The New York Times best-selling author of the brilliantly inventive The Word Is Murder and The Sentence Is Deathreturns with his third literary whodunit featuring intrepid detectives Hawthorne and Horowitz.
When ex-detective inspector Daniel Hawthorne and his sidekick, author Anthony Horowitz, are invited to an exclusive literary festival on Alderney, an idyllic island off the south coast of England, they don’t expect to find themselves in the middle of murder investigation – or to be trapped with a cold-blooded killer in a remote place with a murky, haunted past.
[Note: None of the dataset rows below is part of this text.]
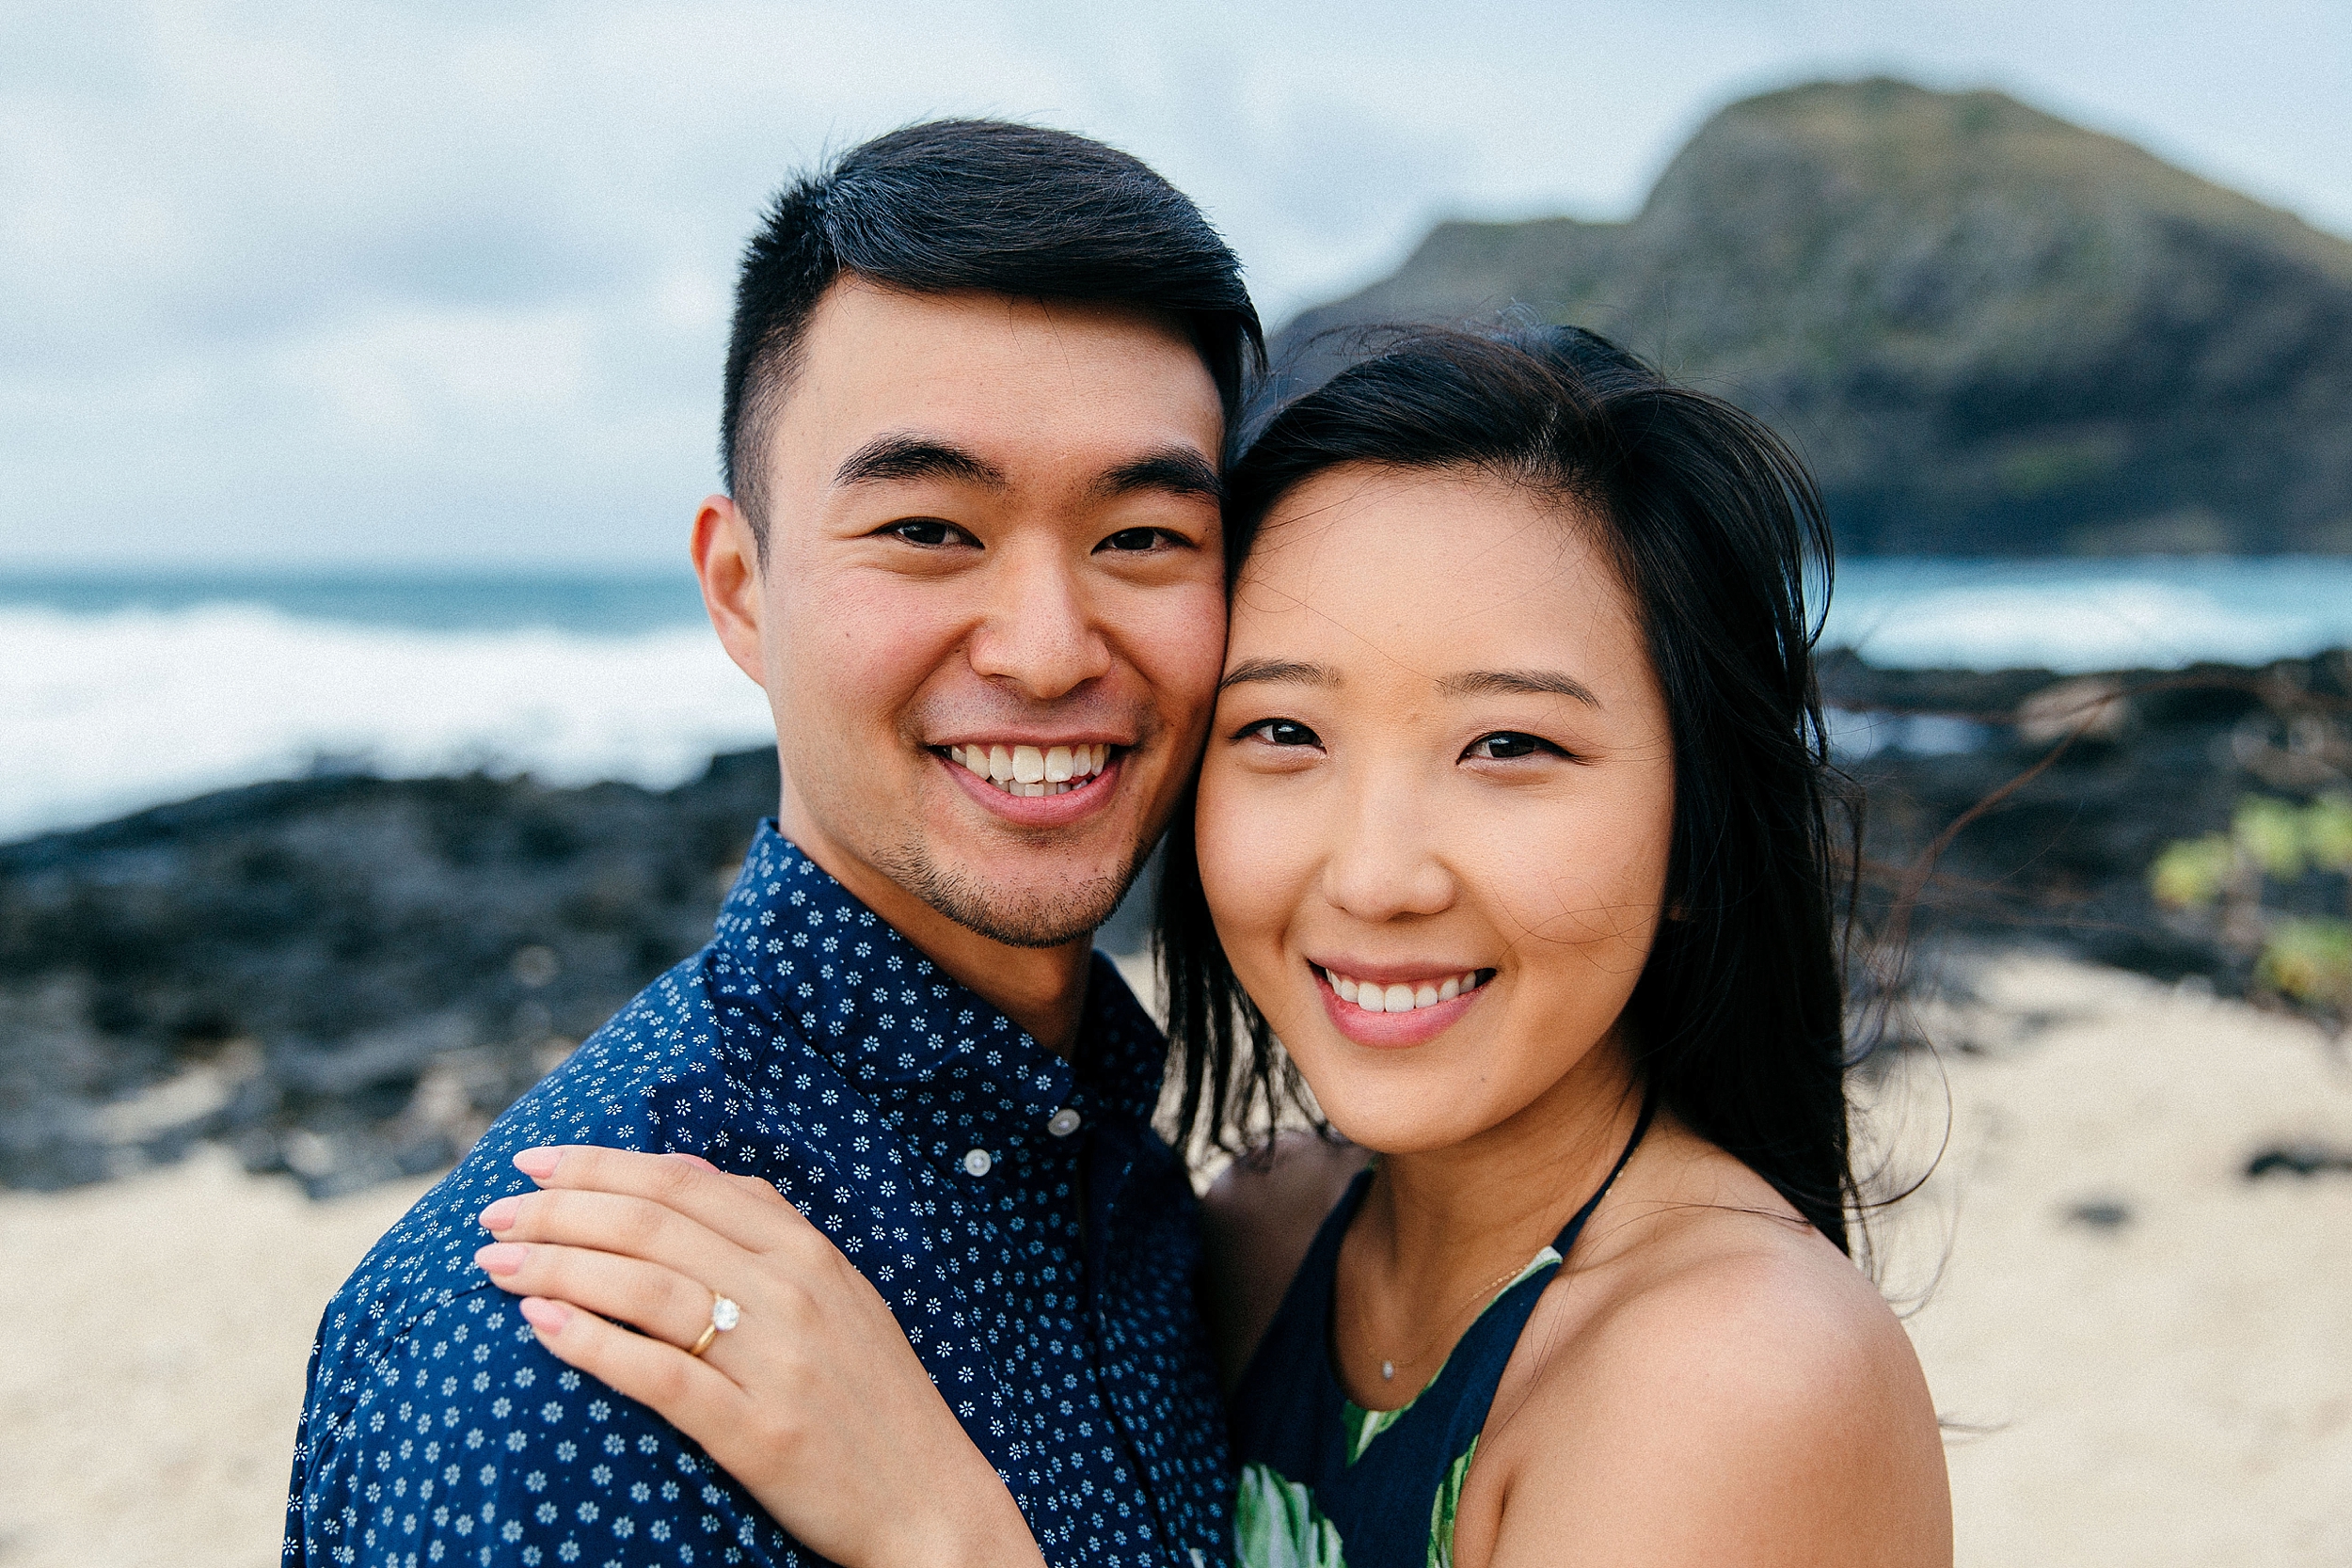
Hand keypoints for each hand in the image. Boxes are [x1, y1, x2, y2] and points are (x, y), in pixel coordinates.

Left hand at [473, 1144, 1046, 1567]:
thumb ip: (766, 1233)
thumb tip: (681, 1171)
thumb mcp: (838, 1295)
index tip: (534, 1161)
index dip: (600, 1164)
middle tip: (495, 1214)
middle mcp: (794, 1292)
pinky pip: (660, 1375)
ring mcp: (777, 1361)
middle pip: (654, 1226)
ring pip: (647, 1288)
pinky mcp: (758, 1432)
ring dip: (558, 1266)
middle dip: (560, 1210)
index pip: (685, 1182)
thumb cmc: (871, 1398)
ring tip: (495, 1263)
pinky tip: (541, 1326)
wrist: (930, 1502)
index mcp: (808, 1252)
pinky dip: (594, 1343)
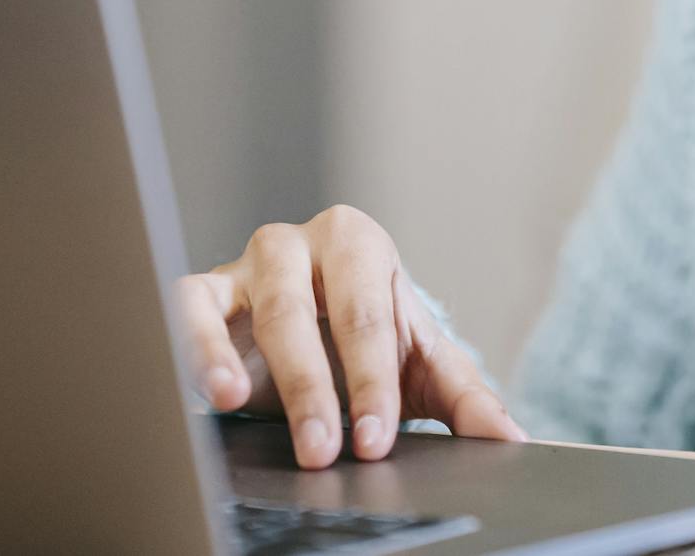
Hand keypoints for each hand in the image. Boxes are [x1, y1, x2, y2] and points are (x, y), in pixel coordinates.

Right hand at [172, 204, 527, 467]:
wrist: (321, 330)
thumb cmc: (371, 339)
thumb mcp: (420, 365)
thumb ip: (465, 398)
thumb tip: (508, 436)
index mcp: (360, 245)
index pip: (366, 316)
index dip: (372, 381)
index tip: (376, 439)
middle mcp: (300, 245)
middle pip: (304, 311)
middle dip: (314, 385)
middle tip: (324, 449)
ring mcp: (247, 265)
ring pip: (248, 307)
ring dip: (245, 363)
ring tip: (241, 404)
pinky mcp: (202, 291)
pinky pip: (187, 307)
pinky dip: (193, 344)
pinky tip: (209, 389)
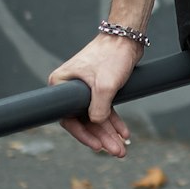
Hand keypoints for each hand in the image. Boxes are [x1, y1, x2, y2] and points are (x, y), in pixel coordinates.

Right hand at [48, 34, 143, 155]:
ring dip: (109, 132)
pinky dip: (114, 121)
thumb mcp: (105, 86)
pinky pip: (105, 109)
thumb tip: (96, 124)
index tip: (97, 146)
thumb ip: (99, 109)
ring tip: (123, 147)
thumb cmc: (111, 56)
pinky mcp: (99, 87)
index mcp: (62, 84)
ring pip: (96, 116)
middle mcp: (70, 88)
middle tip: (117, 151)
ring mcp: (85, 88)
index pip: (68, 118)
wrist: (127, 37)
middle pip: (84, 120)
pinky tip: (124, 132)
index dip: (83, 135)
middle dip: (102, 137)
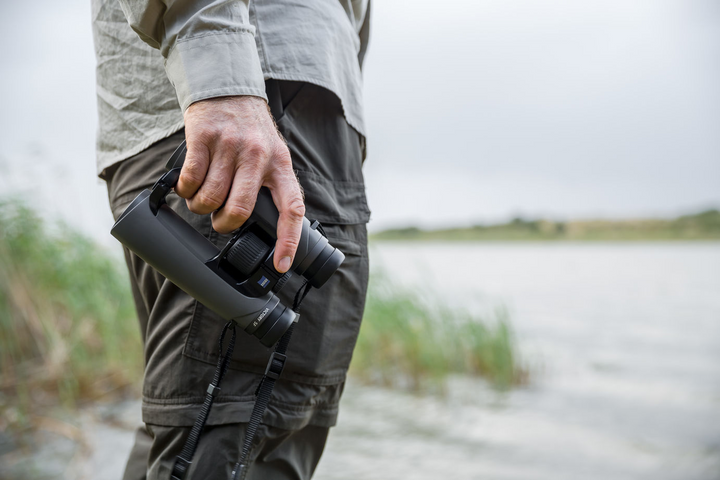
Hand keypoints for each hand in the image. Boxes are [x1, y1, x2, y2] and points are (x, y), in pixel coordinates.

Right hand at [176, 95, 304, 273]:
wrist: (228, 88)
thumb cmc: (251, 131)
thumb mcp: (272, 154)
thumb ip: (271, 185)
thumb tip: (268, 227)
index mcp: (280, 165)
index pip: (291, 208)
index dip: (287, 240)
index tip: (280, 264)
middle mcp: (257, 155)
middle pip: (239, 209)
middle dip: (224, 223)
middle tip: (220, 219)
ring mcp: (229, 146)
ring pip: (210, 198)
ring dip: (200, 207)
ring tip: (201, 199)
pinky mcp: (202, 137)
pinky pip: (190, 179)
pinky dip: (185, 190)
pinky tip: (187, 185)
Arriving on Alderney, Hawthorne and Horowitz soon meet the festival’s other guests – an eccentric gathering that includes a best-selling children’s author, a French poet, a TV chef turned cookbook author, a blind psychic, and a war historian – along with a group of ornery locals embroiled in an escalating feud over a disruptive power line.
When a local grandee is found dead under mysterious circumstances, Hawthorne and Horowitz become embroiled in the case. The island is locked down, no one is allowed on or off, and it soon becomes horribly clear that a murderer lurks in their midst. But who?
Both a brilliant satire on the world of books and writers and an immensely enjoyable locked-room mystery, this audiobook is a triumph – a riddle of a story full of brilliant misdirection, beautifully set-out clues, and diabolically clever denouements.
I was going to recommend this audiobook for library purchase but it suddenly showed up! I’m first in line when it releases later this month.
Pulitzer Prize winner Elizabeth Strout explores the mysteries of marriage and the secrets we keep, as a former couple reckons with where they’ve come from – and what they’ve left behind.
I would like to say a few things about my first husband, William.
Lucy Barton is a writer, but her ex-husband, William, remains a hard man to read. William, she confesses, has always been a mystery to me. Another mystery is why the two have remained connected after all these years. They just are.
So Lucy is both surprised and not surprised when William asks her to join him on a trip to investigate a recently uncovered family secret – one of those secrets that rearrange everything we think we know about the people closest to us. What happens next is nothing less than another example of what Hilary Mantel has called Elizabeth Strout’s “perfect attunement to the human condition”. There are fears and insecurities, simple joys and acts of tenderness, and revelations about affairs and other spouses, parents and their children. On every page of this exquisite novel we learn more about the quiet forces that hold us together – even after we’ve grown apart.
At the heart of this story is the indomitable voice of Lucy Barton, who offers a profound, lasting reflection on the very nature of existence. “This is the way of life”, Lucy says: “the many things we do not know until it is too late.
Another audiobook I’d planned to recommend to my library that suddenly show up this week. I’m first in line when it releases later this month.
What books did YOU add to your shelves this week?